TintaSiyasi.id -- Keuangan Indonesia telah berubah, fondasinya telah bergeser. Dulu, pendapatan migas adalah penopang utama APBN Indonesia, tetapi sekarang hanya tiggal sepeser, hanya tinggal 4 persen dari total penerimaan negara. Jauh sekali dibandingkan pendapatan negara dari tembakau.
Maka, muncul pertanyaan, masih layakkah migas menjadi indikator utama dalam merumuskan APBN? Selama ini produksi minyak, harga minyak menjadi indikator utama, harga minyak menentukan apakah fiskal pemerintah akan membaik atau tidak. Namun, sekarang produksi minyak hanya 35 persen dari kebutuhan nasional. Sebagian besar minyak yang dibakar di Indonesia berasal dari impor.
Migas telah menjadi beban utama Indonesia, beban neraca transaksi berjalan, beban defisit perdagangan dan beban neraca pendapatan primer. Bagi pemerintah, mingas telah menjadi beban besar subsidi yang tidak terkendali yang dinikmati oleh segelintir orang yang berbisnis barang subsidi dan menggunakan BBM dan LPG subsidi secara ilegal. Kontrol dan pengawasan lemah. Ada kesan disengaja.
Tidak hanya itu, migas malah menjadi beban bagi rakyat, dan beban yang sangat besar. Beban apa? yakni beban pajak. Rakyat harus membayar pajak sangat mahal untuk mendapatkan setiap liter BBM. Rakyat bayar PPN, rakyat bayar PBBKB, rakyat bayar berbagai pungutan lain yang tidak langsung.
Maka jadilah Pertamina sebagai BUMN yang ditugaskan mencari minyak dan menjual BBM. Sekarang menjadi pedagang BBM impor yang mengeruk pajak dari konsumen BBM. Pertamina menjadi pembayar pajak terbesar, pajak yang dipungut perusahaan tersebut dari pembeli BBM. Jadi terkait migas ini negara dikuras asing dan masyarakat dikuras pajak oleh bangsa sendiri. Tragis kan?
Sekarang bagaimana seharusnya APBN? Seharusnya dimulai dengan mendetailkan dari mana sumber-sumber penerimaan utama APBN, terutama penerimaan Sumber Daya Alam (SDA). Apabila seluruh sumber-sumber itu mencukupi target pengeluaran, maka pajak bisa ditiadakan. Karena pajak mengganggu hal paling pokok dalam ekonomi, yakni mengurangi kemampuan ekonomi untuk tumbuh. Apalagi seperti sekarang, pertumbuhan sebagian besar disumbangkan oleh konsumsi. Jadi, pajak adalah distorsi terhadap pertumbuhan. Pajak konsumsi migas adalah pajak yang paling buruk dalam hal ini.

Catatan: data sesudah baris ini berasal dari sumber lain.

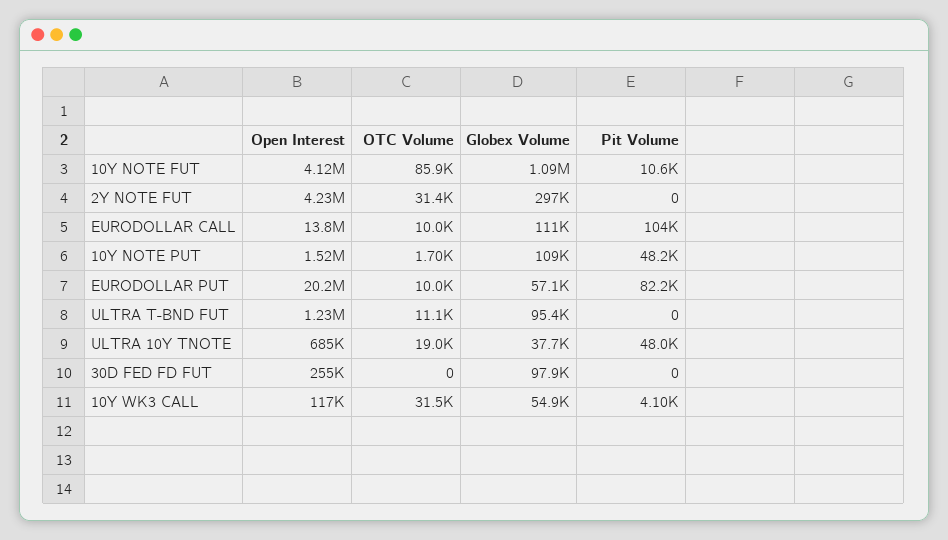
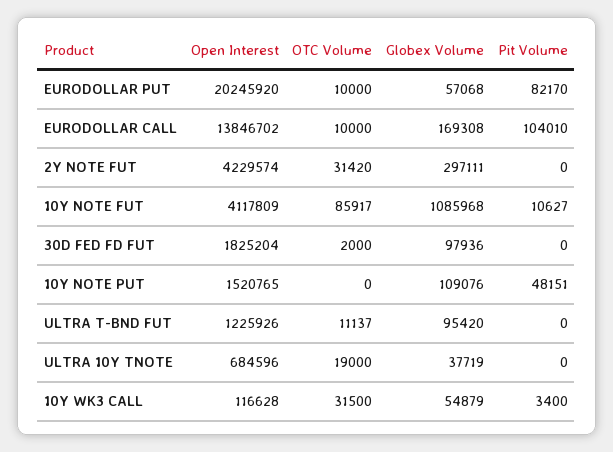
  {
    "Open Interest": {
      "10Y NOTE FUT": 4117809,
      "2Y NOTE FUT": 4229574,
      "EURODOLLAR CALL": 13846702,
      "10Y NOTE PUT": 1520765,
      "EURODOLLAR PUT": 20245920,
      "ULTRA T-BND FUT": 1225926,
      "ULTRA 10Y TNOTE": 684596,
-     "30D FED FD FUT": 255000,
+     "30D FED FD FUT": 1825204,
      "10Y WK3 CALL": 116628
    },
    "OTC Volume": {
      "10Y NOTE FUT": 85917,
      "2Y NOTE FUT": 31420,
      "EURODOLLAR CALL": 10000,
-     "10Y NOTE PUT": 1700,
+     "10Y NOTE PUT": 0,
      "EURODOLLAR PUT": 10000,
      "ULTRA T-BND FUT": 11137,
      "ULTRA 10Y TNOTE": 19000,
-     "30D FED FD FUT": 0,
+     "30D FED FD FUT": 2000,
      "10Y WK3 CALL": 31500
    },
    "Globex Volume": {
      "10Y NOTE FUT": 1085968,
      "2Y NOTE FUT": 297111,
-     "EURODOLLAR CALL": 111000,
+     "EURODOLLAR CALL": 169308,
      "10Y NOTE PUT": 109076,
      "EURODOLLAR PUT": 57068,
      "ULTRA T-BND FUT": 95420,
      "ULTRA 10Y TNOTE": 37719,
      "30D FED FD FUT": 97936,
      "10Y WK3 CALL": 54879
    },
    "Pit Volume": {
      "10Y NOTE FUT": 10627,
      "2Y NOTE FUT": 0,
      "EURODOLLAR CALL": 104010,
      "10Y NOTE PUT": 48151,
      "EURODOLLAR PUT": 82170,
      "ULTRA T-BND FUT": 0,
-     "ULTRA 10Y TNOTE": 48000,
+     "ULTRA 10Y TNOTE": 0,
      "30D FED FD FUT": 0,
-     "10Y WK3 CALL": 4100
+     "10Y WK3 CALL": 3400
    }
  }

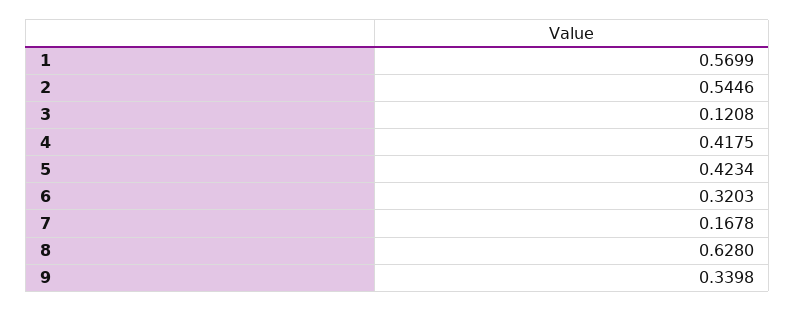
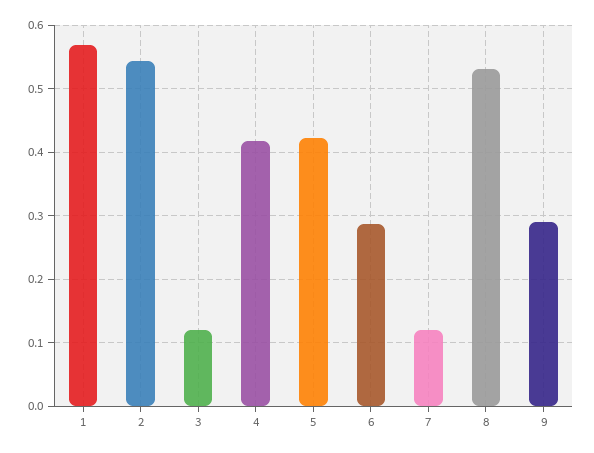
  {
    "1": 0.5699,
    "2": 0.5446,
    "3": 0.1208,
    "4": 0.4175,
    "5": 0.4234,
-   "6": 0.3203,
+   "6": 0.29,
-   "7": 0.1678,
+   "7": 0.12,
-   "8": 0.628,
+   "8": 0.53,
-   "9": 0.3398
+   "9": 0.29
  }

Lalu apa indikator utama APBN menggantikan harga minyak? Dikarenakan APBN harus kembali fokus terhadap penerimaan, maka indikatornya adalah semua hal yang berkaitan dengan penerimaan. Sumber penerimaan yang paling signifikan adalah harga sumber daya alam. Dengan harga sumber daya alam harus segera dipatok oleh pemerintah. Patokan ini harus menjadi dasar dalam penerimaan dan menjadi standar dalam perdagangan, baik di dalam negeri maupun ekspor.
Cobalah dihitung manfaat cara ini. Coba dimulai dulu oleh pemerintahan baru Prabowo- Gibran untuk memulai dengan audit migas secara menyeluruh dan audit sumber daya alam juga secara menyeluruh. Audit dengan sebaik baiknya dan sejujur jujurnya. Mungkin ini langkah yang paling berarti dalam meraih Indonesia emas 2045.